Ford Globe, according to its website, is "Ford Motor Company's Employee Resource Group for its gay, lesbian, bisexual, transgendered and ally hourly, salaried and agency employees."
Banks said that the newsletter was soliciting comments, so he said he wrote a brief note expressing his disagreement with the initiative.
"Ford was expounding on how proud they were of [support for Globe]," he said. "My first sentence was, 'I don’t think you should be proud of this, you should be ashamed of this' … it’s offensive and it’s disruptive to the workplace and it had nothing to do with manufacturing automobiles."
The full text of his controversial comments read: "For this Ford Motor should be thoroughly ashamed. Endorsing and promoting sodomy is of benefit to no one. This topic is disruptive to the workplace and is an assault on Christians and morality, as well as antithetical to our design and our survival. Immoral sexual conduct should not be a topic for an automotive manufacturer to endorse or promote. And yes-this is historic-but not in a good way. Never in the history of mankind has a culture survived that promotes sodomy. Heterosexual behavior creates life- homosexual behavior leads to death."
Banks claims that the Ford Motor Company didn't appreciate that sentiment.
"A few days later I got an email from someone in HR and they said something had come to their attention and [that] they would like to talk to me, but they didn’t say what it was," he said.
A meeting with HR followed on Aug. 4, during which he said a representative for the automotive company told him that he had possibly violated Ford Anti-Harassment Directive B110, which lists "sexual orientation" among attributes that are protected from employee harassment.
"All she asked me was, 'Did I write this comment' that they didn’t like and I said I did," Banks said.
He said he received a voicemail later that night informing him that he had been terminated and was stunned. An HR representative for Rapid Global Business Solutions Inc. also told him in an email that he had violated the staffing company's policies as well.
"I had no other issues at Ford," Banks said of his three and a half years on staff. "My performance was good."
While he was aware that his comments likely wouldn't be well-received, he said he assumed he might get a talking-to or a warning, not fired. Banks also said that he wasn't aware that the comment would be posted under his full name.
"When I posted it, I thought I was kind of doing it semi-anonymously — you know, maybe it would just show my Ford ID number, but when it came up it showed my full name and address and everything I [couldn't] just turn pale because now they know who I am," he said, noting that he felt compelled to speak out. "I felt like I had to do it. I couldn’t be a coward."

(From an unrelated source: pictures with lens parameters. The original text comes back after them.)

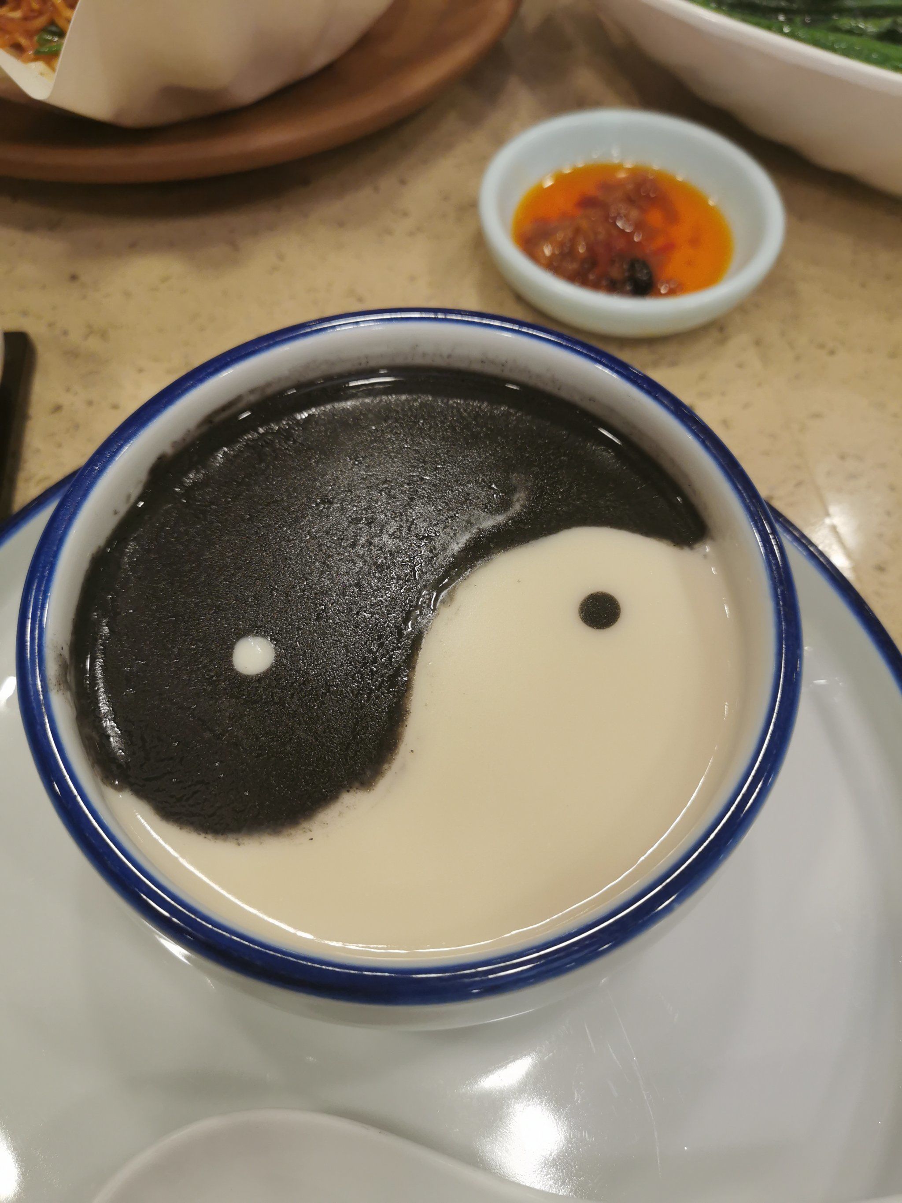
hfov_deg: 51.4
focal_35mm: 27
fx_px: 938
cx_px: 451
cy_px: 602
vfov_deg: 65.3
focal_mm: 5.58
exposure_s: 1/100
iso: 80
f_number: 1.8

The incident led Banks to file the EEOC discrimination complaint, which he hopes will lead Ford to "adhere to the policy that they proclaim."

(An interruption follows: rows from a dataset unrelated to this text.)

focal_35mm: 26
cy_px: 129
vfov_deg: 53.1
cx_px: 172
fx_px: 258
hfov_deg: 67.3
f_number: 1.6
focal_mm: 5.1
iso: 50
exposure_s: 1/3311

"They talk about tolerance, diversity and inclusiveness, but apparently that doesn’t include people of faith," Banks told TheBlaze, saying he's fighting back to help protect peoples' religious freedom.
Banks also explained that he's had a tough time finding permanent work since the firing, as he finds himself struggling to explain why he left Ford during job interviews.
"It seems to me it very well could be a major reason why I’m not securing another job," he said. "I think I’ve been damaged in a way from this. I have been looking for a job since August when I left Ford."
Banks' attorneys say that they are "shocked" by the details surrounding his termination.
"We are shocked that Ford Motor Company would terminate one of their employees simply because he expressed his faith," Liberty Institute director of litigation Hiram Sasser said in a statement. "If Ford is allowed to get away with firing Mr. Banks over this comment, we fear that every person of faith will be punished for talking about his or her faith in the workplace."
He continued, "At Ford, if you speak about your faith as it relates to the company, even to the company, you may be terminated."
Requests for comment from the Ford Motor Company and Rapid Global Business Solutions Inc. have not been returned to TheBlaze.